As shown in Tables 4 and 5, the visualization is consistent with the clustering results. In this experiment, the Silhouette_score was also chosen as the evaluation indicator. Tables 4 and 5 reveal the advantage of the proposed model when the dynamic guided and FDA-HSIC models were used simultaneously. The Silhouette_score for clustering was higher than that for the FISH-MML model. Besides, the Silhouette_score of the full view method was higher than that of the 2-view method, which proved the necessity of the multi-view fusion representation. Our model has better learning performance by using full views, and can effectively mine the features of multiple views. The result empirically proves that clustering with full-view is more robust that with 2-view.

(RQ4) How does performance vary w.r.t. the parameter of n_clusters?

Parameter analysis was conducted on the Silhouette_score parameter by varying the number of clusters in [2,3,5,7,8,9,10] (Handwritten and Wikipedia datasets) and [2,5,8,10,13,15,18,20] (Football and Pascal datasets). Figures 2, 3, 4 and 5 plots the results in terms of Silhouette_score when different numbers of clusters were used on the four datasets. The proposed DGMRL-MVC showed the best performance on the other datasets. However, DGMRL-MVC slightly worse than the other methods on the Handwritten dataset. Further, combined with the previous experimental results, we analysis the reason of Fig. 2 result. First, this dataset is different from other datasets, its views are six types of features on same picture, i.e., Fourier coefficients of the character shapes, profile correlations, Karhunen-love coefficients, pixel averages in 2 × 3 windows, Zernike moment, morphological. Due to the large difference and weak correlation between the original data views, our model weakens the original relationship of views. The value of the Silhouette_score reflects the distance of samples in same cluster. In detail, although clustering evaluation metrics of our model is higher than the baselines, the sample is closer to the boundary of the cluster in this kind of dataset.

Table 4:

Visualization of clustering result with FISH-MML on the Pascal dataset.

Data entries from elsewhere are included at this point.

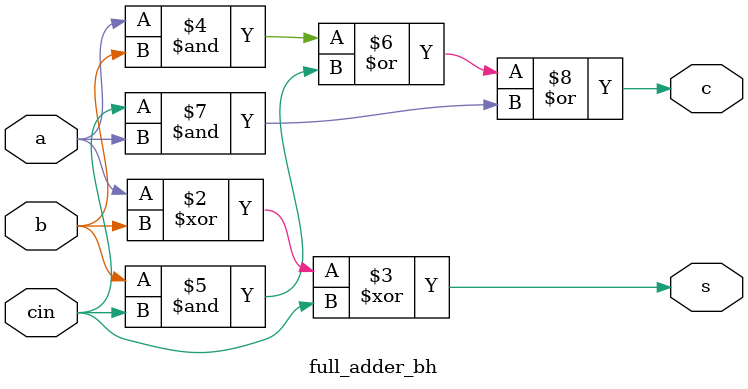
<source format=v>
module full_adder_bh(s, c, a, b, cin);

input a, b, cin;
output reg s, c;

always @ (*)
begin
    s = a ^ b ^ cin;
    c = a & b | b & cin | cin & a;
end

endmodule
</source>
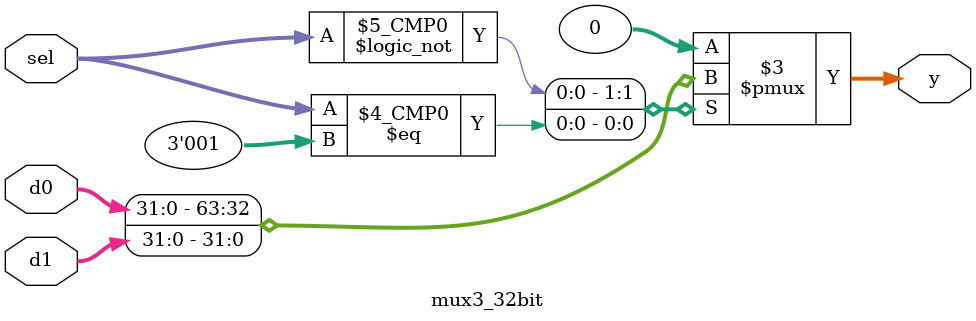
<source format=v>
module mux3_32bit(d0, d1, sel, y); //32bits mux3
	input [31:0] d0, d1;
	input [2:0] sel;
	output reg [31:0] y;
	
	always @(sel, d0, d1)
		case (sel)
		3'b000 : y = d0;
		3'b001 : y = d1;
		default y = 32'h00;
		endcase
		
endmodule 
</source>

The best results are highlighted in bold.

DOI: 10.7717/peerjcs.922/table-4

Table 5:

Visualization of clustering result with DGMRL-MVC (ours) on the Pascal dataset.

The best results are highlighted in bold.

DOI: 10.7717/peerjcs.922/table-5

(RQ5) Ablation experiment

Finally, ablation experiments were used to further verify the effectiveness of the model. We compared the differences of model learning performance under three steps respectively. Specifically, Step-A is inter-intra representation, Step-B is fusion representation directly, Step-C is dynamic routing and fusion representation. From the results of Fig. 6, we can find that performance of Step-B is lower than Step-C. The main reason is that fusion learning is only aimed at the maximum correlation between views, lacking difference learning of views, which is not conducive to the feature expression for clustering tasks. At the same time, the performance difference between Step-B and Step-A is not big, and only some indicators are slightly higher than Step-A, indicating that in the process of fusion learning, the specific intrinsic features learning with dynamice routing plays the most obvious role. Our method result is higher than other sub-models, which proves that on the basic of strengthening the learning view relationship, adding subspace fusion characterization can effectively improve the clustering performance of model.